→ WHAT IS ASKED:
[1] Translate this sentence from the trial excerpt into Spanish: "The Lopez brothers owned an eight-unit residential building located at 141 Hull Street in Brooklyn, New York."
[2] Copy the rows word for word, from their start through the line containing "text previstas en". Leave out the pictures.

Viewing the evidence in the light most favorable to the Government, see United States v. Mapp, 170 F.3d 328, 331 (2d Cir.1999), the evidence presented at trial was as follows: The Lopez brothers owned an eight-unit residential building located at 141 Hull Street in Brooklyn, New York. Two of the eight dwellings were occupied by the Lopez brothers and their families, and the remaining six units were rented out to residential tenants. The basement of the building was used exclusively by the Lopez brothers to store materials used in their local landscaping business as well as personal items. In addition to their landscaping business, the Lopez brothers also worked as part-time dishwashers at a TGI Friday’s restaurant on the weekends.

 Wilkerson was a plumber who lived in an apartment located at 139 Hull Street. The Lopez brothers had hired Wilkerson several times in the past to perform plumbing work at their building and to repair the van that they used in their landscaping business. Two months before the hold up, the Lopez brothers called Wilkerson to come to their building for an emergency repair job to fix a broken pipe. When he did not arrive quickly enough, the Lopez brothers hired another plumber to do the job. When Wilkerson eventually arrived and discovered that another plumber was doing the work, he became very upset and began arguing with the Lopez brothers. To defuse the situation, the Lopez brothers agreed to pay him, and he left.

 

Shortly before the hold up, Sheri Ligon (who lived at 143 Hull Street) was taking pictures of neighborhood children in front of Wilkerson’s building. Running low on film, Ligon walked to the corner store located at the intersection of Rockaway Avenue and Hull Street to purchase more film. On her way to the store, she saw Wilkerson, his wife, and a man who she later identified as Duffy all sitting on the stairs leading up to 147 Hull Street. As she walked passed them, Ligon overheard Wilkerson say to Duffy, “Wait for them to go inside, and go inside and get what you gotta get and come back out.” According to Ligon, Wilkerson saw her as she was walking past and, before Duffy could respond, Wilkerson “looked up and [said] shush, be quiet, it’s too many ears.”

→ SUPPLIED ENTRIES:

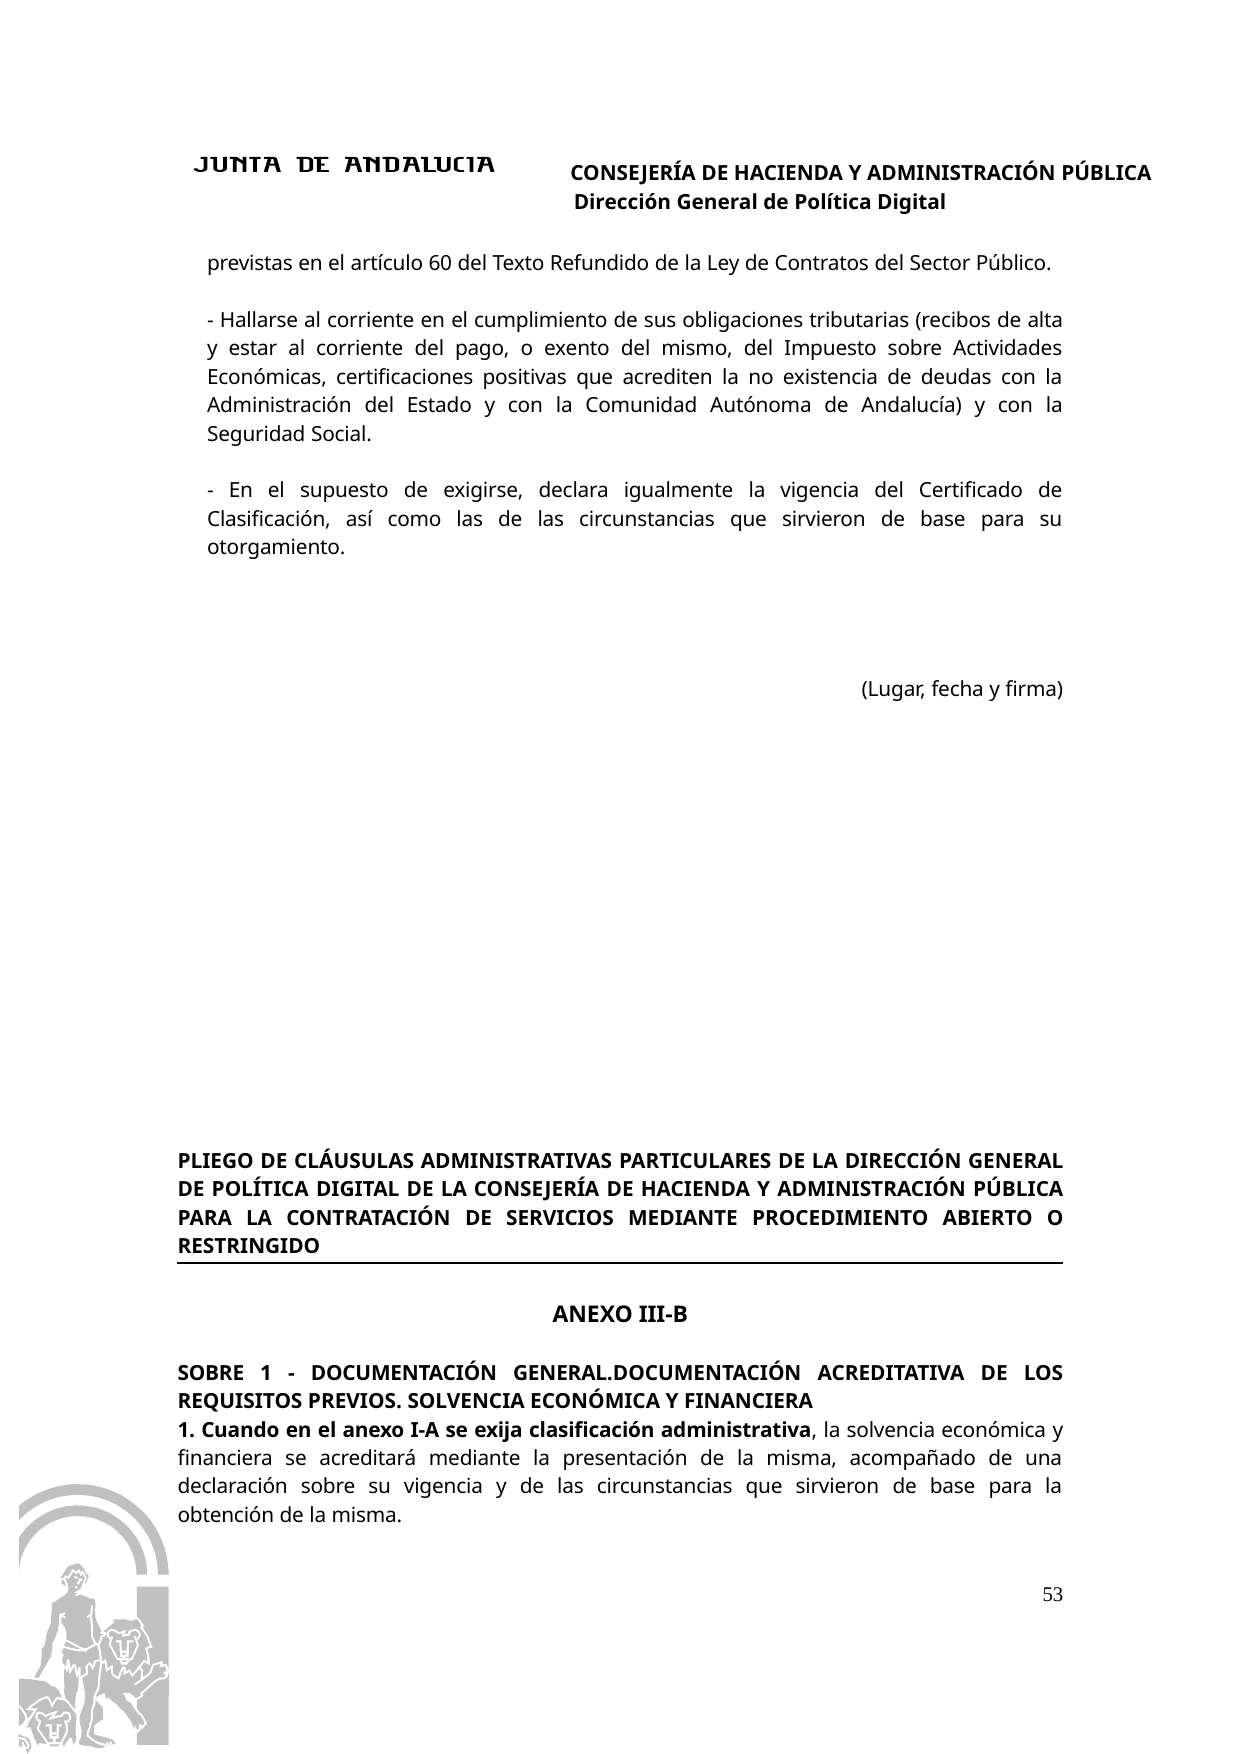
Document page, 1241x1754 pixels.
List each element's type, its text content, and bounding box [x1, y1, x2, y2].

text - En el supuesto de exigirse, declara igualmente la vigencia del Certificado de Clasificación, así como las de las circunstancias que sirvieron de base para su otorgamiento. [207, 476, 1063, 561]
text SOBRE 1 - DOCUMENTACIÓN GENERAL.DOCUMENTACIÓN ACREDITATIVA DE LOS REQUISITOS PREVIOS. SOLVENCIA ECONÓMICA Y FINANCIERA [177, 1358, 1063, 1415]
text previstas en el artículo 60 del Texto Refundido de la Ley de Contratos del Sector Público. [207, 248, 1063, 276]
text 1. Cuando en el anexo I-A se exija clasificación administrativa, la solvencia económica y financiera se acreditará mediante la presentación de la misma, acompañado de una declaración sobre su vigencia y de las circunstancias que sirvieron de base para la obtención de la misma. [177, 1415, 1063, 1528]
subtitle ANEXO III-B [177, 1298, 1063, 1329]
text - Hallarse al corriente en el cumplimiento de sus obligaciones tributarias (recibos de alta y estar al corriente del pago, o exento del mismo, del Impuesto sobre Actividades Económicas, certificaciones positivas que acrediten la no existencia de deudas con la Administración del Estado y con la Comunidad Autónoma de Andalucía) y con la Seguridad Social. [207, 305, 1063, 447]
text (Lugar, fecha y firma) [177, 674, 1063, 703]
text PLIEGO DE CLÁUSULAS ADMINISTRATIVAS PARTICULARES DE LA DIRECCIÓN GENERAL DE POLÍTICA DIGITAL DE LA CONSEJERÍA DE HACIENDA Y ADMINISTRACIÓN PÚBLICA PARA LA CONTRATACIÓN DE SERVICIOS MEDIANTE PROCEDIMIENTO ABIERTO O RESTRINGIDO [177, 1146, 1063, 1262]
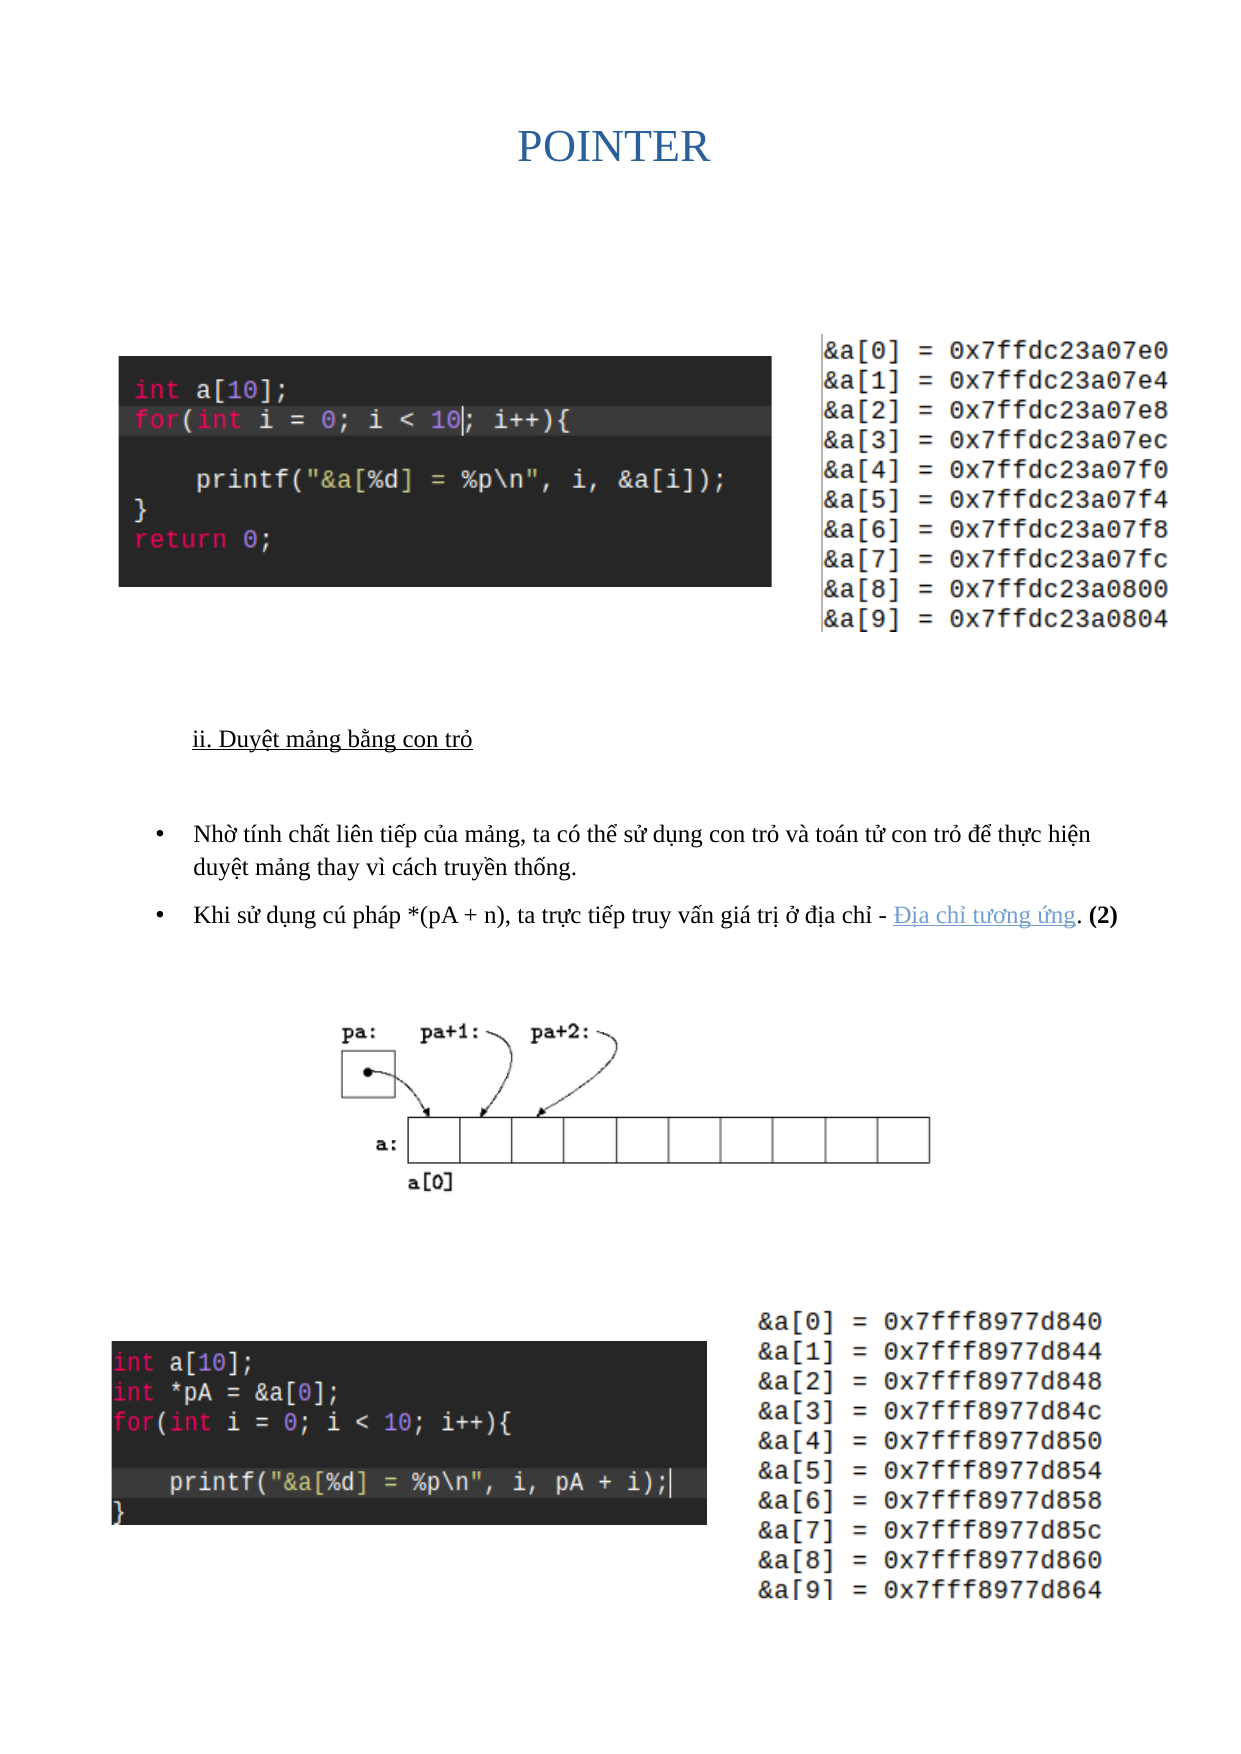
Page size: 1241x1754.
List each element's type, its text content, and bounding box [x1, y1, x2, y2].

list Nhờ tính chất liên tiếp của mảng, ta có thể sử dụng con trỏ và toán tử con trỏ để thực hiện duyệt mảng thay vì cách truyền thống. [156, 819, 1122, 881]
picture [757, 1305, 1133, 1600]
picture [118, 356, 772, 587]
text ii. Duyệt mảng bằng con trỏ [118, 724, 1122, 753]
list Khi sử dụng cú pháp *(pA + n), ta trực tiếp truy vấn giá trị ở địa chỉ - Địa chỉ tương ứng. (2) [156, 900, 1122, 928]
picture [821, 334, 1207, 632]
picture [308, 992, 986, 1234]
picture [111, 1341, 707, 1525]
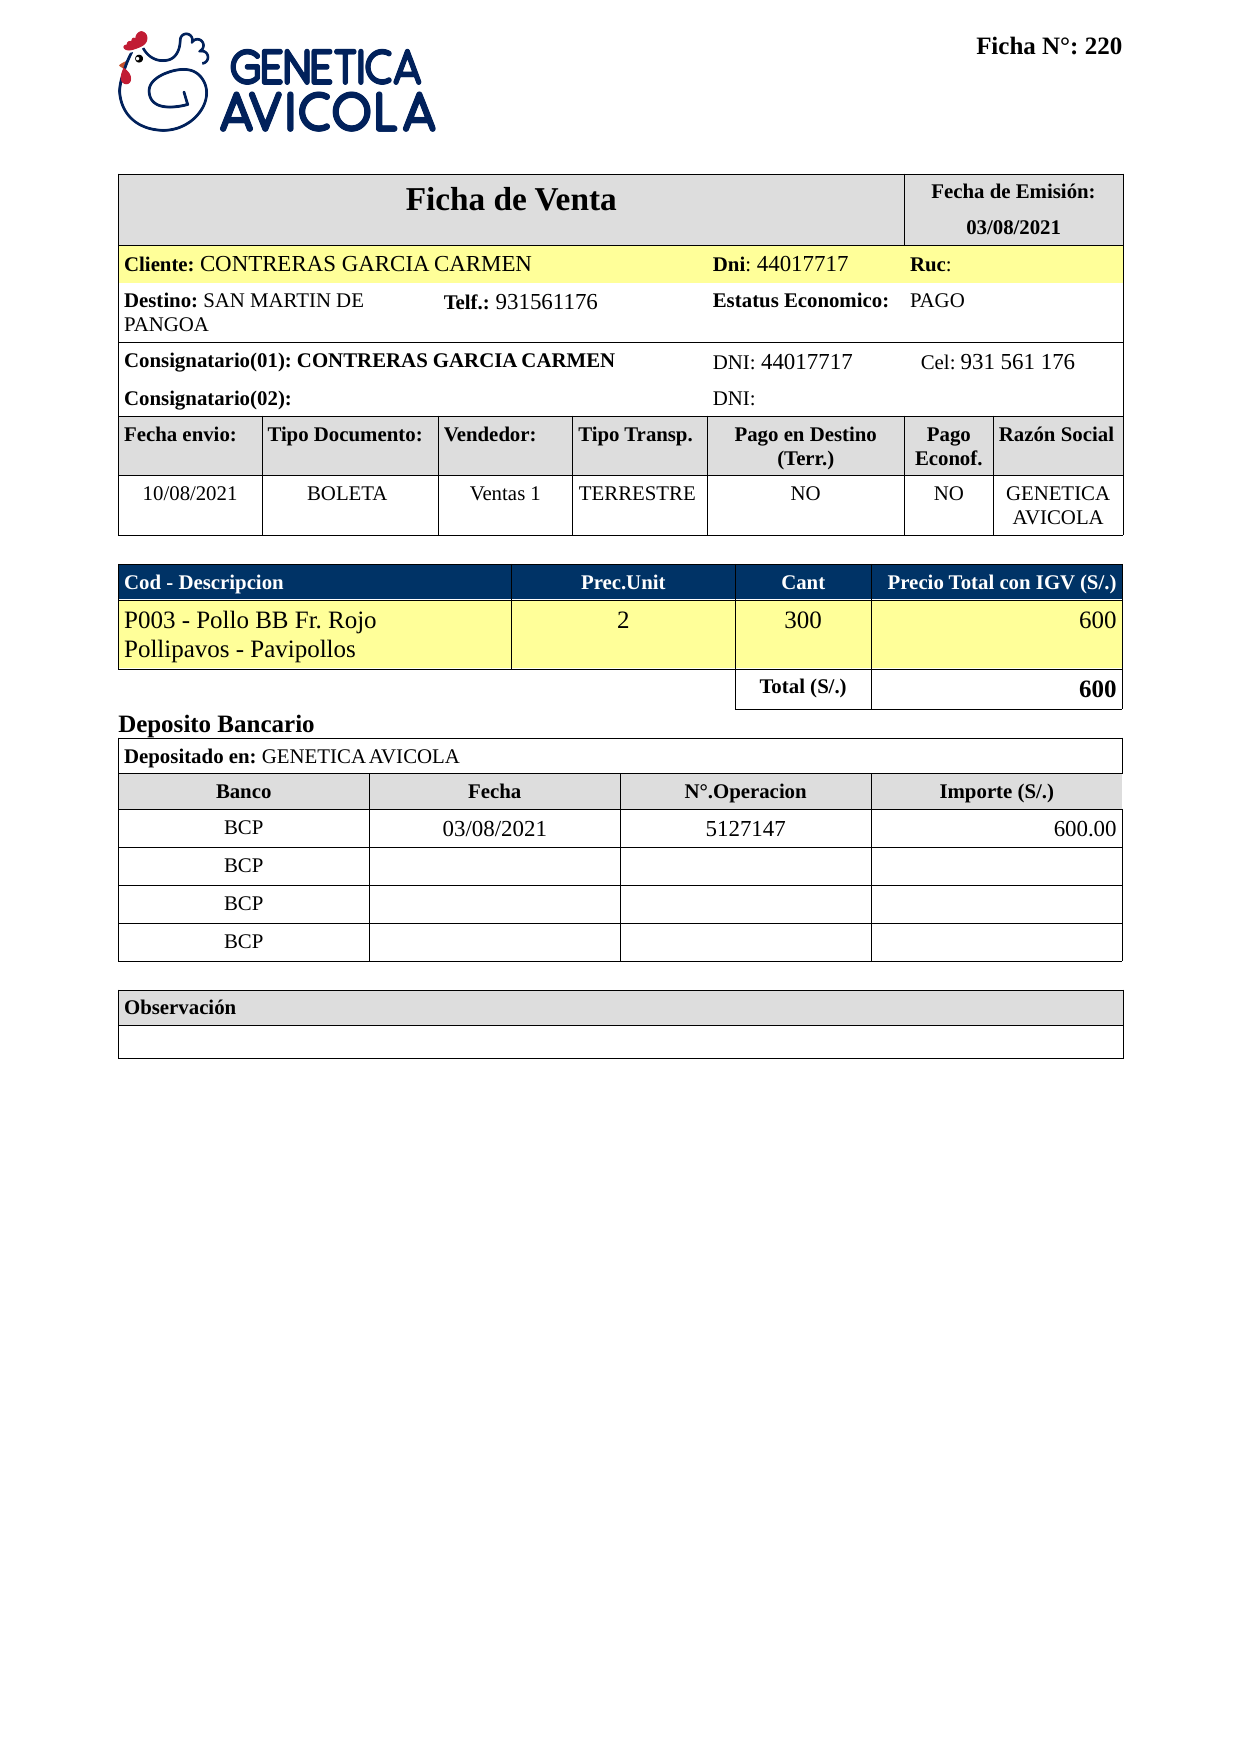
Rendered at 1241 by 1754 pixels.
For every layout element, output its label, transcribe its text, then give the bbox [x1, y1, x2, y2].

→ SOLUTIONS TO THE EXERCISE:
[1] Los hermanos Lopez eran dueños de un edificio residencial de ocho unidades ubicado en el 141 de Hull Street, en Brooklyn, Nueva York.

[2]
Document page, 1241x1754 pixels.
List each element's type, its text content, and bounding box [x1, y1, x2, y2].

text - En el supuesto de exigirse, declara igualmente la vigencia del Certificado de Clasificación, así como las de las circunstancias que sirvieron de base para su otorgamiento. [207, 476, 1063, 561]
text SOBRE 1 - DOCUMENTACIÓN GENERAL.DOCUMENTACIÓN ACREDITATIVA DE LOS REQUISITOS PREVIOS. SOLVENCIA ECONÓMICA Y FINANCIERA [177, 1358, 1063, 1415]
text previstas en el artículo 60 del Texto Refundido de la Ley de Contratos del Sector Público. [207, 248, 1063, 276]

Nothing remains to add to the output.